December 08, 2011


Coral Reefs. By Jason Chin. Neal Porter Books/Roaring Brook Press. $16.99.

Jane & Mizmow. By Matthew S. Armstrong. Harper. $16.99.

If You Give a Dog a Donut. By Laura Numeroff. Illustrated by Felicia Bond. Balzer+Bray/HarperCollins. $16.99.

     Visual instruction can be a remarkably effective way of giving information to young readers, and Jason Chin is a master of it. The author of Redwoods has now turned his attention to Coral Reefs, a book whose factual content is unassailable but would be rather, ahem, dry – if it were not for the remarkable illustrative way Chin presents it. The text alone would require young readers (the book is intended for ages 5-9) to wade through straightforward verbiage: “Hard corals are able to build their skeletons because of a remarkable partnership that they have with a type of algae. The algae live inside the polyp and, working together, the polyp and algae build the coral’s skeleton.” But there is nothing straightforward about the context in which Chin places this information. He shows a young girl at a library, reading a book – the very book Coral Reefs, in fact – and as she reads, elements of a reef begin to grow throughout the library and surround her. Library tables, bookshelves and walls become covered with brightly colored coral, and then water comes through in a rush, along with sea creatures, carrying the girl along on the flood. Chin’s drawings make it clear that there is nothing scary about any of this – every picture conveys the sense of wonder that the girl feels as she continues her reading, floating under water while getting close views of a sea turtle, parrot fish, sharks, squirrelfish, moray eels and many other reef dwellers. The book – both Coral Reefs and the version of Coral Reefs in the girl’s hands – becomes a true voyage of discovery, taking the girl and real-world readers alike through a complex ecosystem filled with such amazing creatures as the well-camouflaged scorpion fish, the color-changing frogfish, the enormous whale shark, and many more. There is humor in the illustrations, too, when Chin explains that reefs are like cities and then shows the girl floating along and looking at reef scenes with a cityscape behind her – including such signage as “Bubbles Car Wash” and “Kiku Sushi.” Eventually the girl gets to the end of the book and emerges, dripping, from the library, to the fascination of three other children – who pick up the book to start their own adventure. Back-of-the-book information on threats to coral reefs and on Chin’s research nicely complement and enhance a fascinating story that is remarkably well told.

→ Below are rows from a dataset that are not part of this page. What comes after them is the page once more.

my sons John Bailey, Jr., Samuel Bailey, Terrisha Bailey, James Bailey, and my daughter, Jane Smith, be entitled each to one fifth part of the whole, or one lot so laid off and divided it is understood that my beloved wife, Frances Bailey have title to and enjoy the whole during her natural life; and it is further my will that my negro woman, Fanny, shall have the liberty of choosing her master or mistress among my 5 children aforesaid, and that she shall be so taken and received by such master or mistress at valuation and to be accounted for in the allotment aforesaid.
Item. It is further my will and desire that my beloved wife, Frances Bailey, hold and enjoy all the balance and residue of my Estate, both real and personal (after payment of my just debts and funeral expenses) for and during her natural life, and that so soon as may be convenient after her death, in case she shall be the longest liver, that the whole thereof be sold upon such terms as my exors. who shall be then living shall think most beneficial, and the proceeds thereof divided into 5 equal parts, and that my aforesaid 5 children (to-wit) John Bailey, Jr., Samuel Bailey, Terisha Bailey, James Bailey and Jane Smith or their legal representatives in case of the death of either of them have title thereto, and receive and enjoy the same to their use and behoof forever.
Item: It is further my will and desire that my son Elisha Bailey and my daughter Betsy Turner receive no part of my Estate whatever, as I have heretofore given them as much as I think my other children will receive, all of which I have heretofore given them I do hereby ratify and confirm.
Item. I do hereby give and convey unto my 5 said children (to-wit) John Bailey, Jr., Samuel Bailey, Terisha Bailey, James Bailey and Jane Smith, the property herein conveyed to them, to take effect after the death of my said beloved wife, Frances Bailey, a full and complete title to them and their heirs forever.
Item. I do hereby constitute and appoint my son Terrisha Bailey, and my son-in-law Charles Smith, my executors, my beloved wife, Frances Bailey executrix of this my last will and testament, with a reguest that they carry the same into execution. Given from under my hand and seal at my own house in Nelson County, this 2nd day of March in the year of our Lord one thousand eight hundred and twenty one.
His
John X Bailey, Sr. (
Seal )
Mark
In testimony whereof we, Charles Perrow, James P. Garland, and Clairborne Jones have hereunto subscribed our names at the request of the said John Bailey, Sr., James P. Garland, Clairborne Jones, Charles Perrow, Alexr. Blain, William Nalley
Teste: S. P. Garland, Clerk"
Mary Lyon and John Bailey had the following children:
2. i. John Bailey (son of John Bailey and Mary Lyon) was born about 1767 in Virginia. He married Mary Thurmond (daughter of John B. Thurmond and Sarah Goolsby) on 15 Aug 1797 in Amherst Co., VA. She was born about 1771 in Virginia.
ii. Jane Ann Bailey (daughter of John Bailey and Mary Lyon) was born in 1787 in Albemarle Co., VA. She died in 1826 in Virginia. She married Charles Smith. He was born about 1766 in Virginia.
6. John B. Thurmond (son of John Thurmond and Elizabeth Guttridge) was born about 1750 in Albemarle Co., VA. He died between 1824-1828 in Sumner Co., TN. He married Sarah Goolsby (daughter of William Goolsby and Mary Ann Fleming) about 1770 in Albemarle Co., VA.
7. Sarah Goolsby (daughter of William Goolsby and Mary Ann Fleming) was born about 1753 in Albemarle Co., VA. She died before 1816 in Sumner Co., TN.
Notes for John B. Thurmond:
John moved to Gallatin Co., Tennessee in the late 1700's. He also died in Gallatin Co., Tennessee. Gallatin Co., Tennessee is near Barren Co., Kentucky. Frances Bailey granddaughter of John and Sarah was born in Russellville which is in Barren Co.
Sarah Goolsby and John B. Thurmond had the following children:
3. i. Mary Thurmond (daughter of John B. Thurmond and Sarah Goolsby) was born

     Even younger readers, ages 3-5, will learn from Matthew Armstrong’s Jane & Mizmow while being entertained by it. Jane is a little girl; Mizmow, a big something-or-other – a sort of plush monster with a leathery face. After a nonverbal series of pages in which Mizmow licks Jane and then tries to swallow her – deciding that she doesn’t taste good at all – the two become best friends, and the book shows how they are the same (sharing books and the seesaw) and how they differ (Jane rakes fallen leaves and runs toward the pile, but Mizmow eats them before she can land in it). Then the two quarrel and stop being friends – only to discover that they miss each other (Jane’s feet are cold without Mizmow lying on them at night, and Mizmow doesn’t enjoy eating books as much without Jane around). So the two try to think of ways to rekindle their friendship, which they eventually manage to do, and everything ends happily. The lessons here are just right for the target age range: the value of friendship even when you and your friend are very, very different in some ways; the possibility of having an argument; the importance of finding a way to be friends again. A simple, charming story, simply charmingly told, Jane & Mizmow is a treat from start to finish.

     The latest “If You Give…” book is all about a treat, too, and if it is not quite at the level of the best books in this series, it is still a (+++) work that Laura Numeroff’s numerous fans will enjoy. If You Give a Dog a Donut follows the now-well-established sequence used in If You Give a Mouse a Cookie, If You Give a Moose a Muffin, and their successors: the dog gets the donut and wants apple juice; gets the juice and drinks it; asks for more, but there isn’t any, so he decides to make his own; goes outside to pick apples; and one thing leads to another and another and another until, at the end, the dog gets apple juice and asks for a donut to go with it. Felicia Bond contributes her usual attractive and upbeat illustrations, but the book is not quite as funny as some earlier entries in the series – although the dog’s “happy dance,” which covers two pages, is a delight. The boy who is at the dog’s beck and call seems more bemused than amused by everything that is going on, and some of the connections (or non-connections) between events seem a little more forced and a little less entertainingly absurd here than in earlier books. Those are adult perceptions, though – kids who love this series, which is created for ages 3-7, will surely have fun with the latest entry in it…and look forward to the next.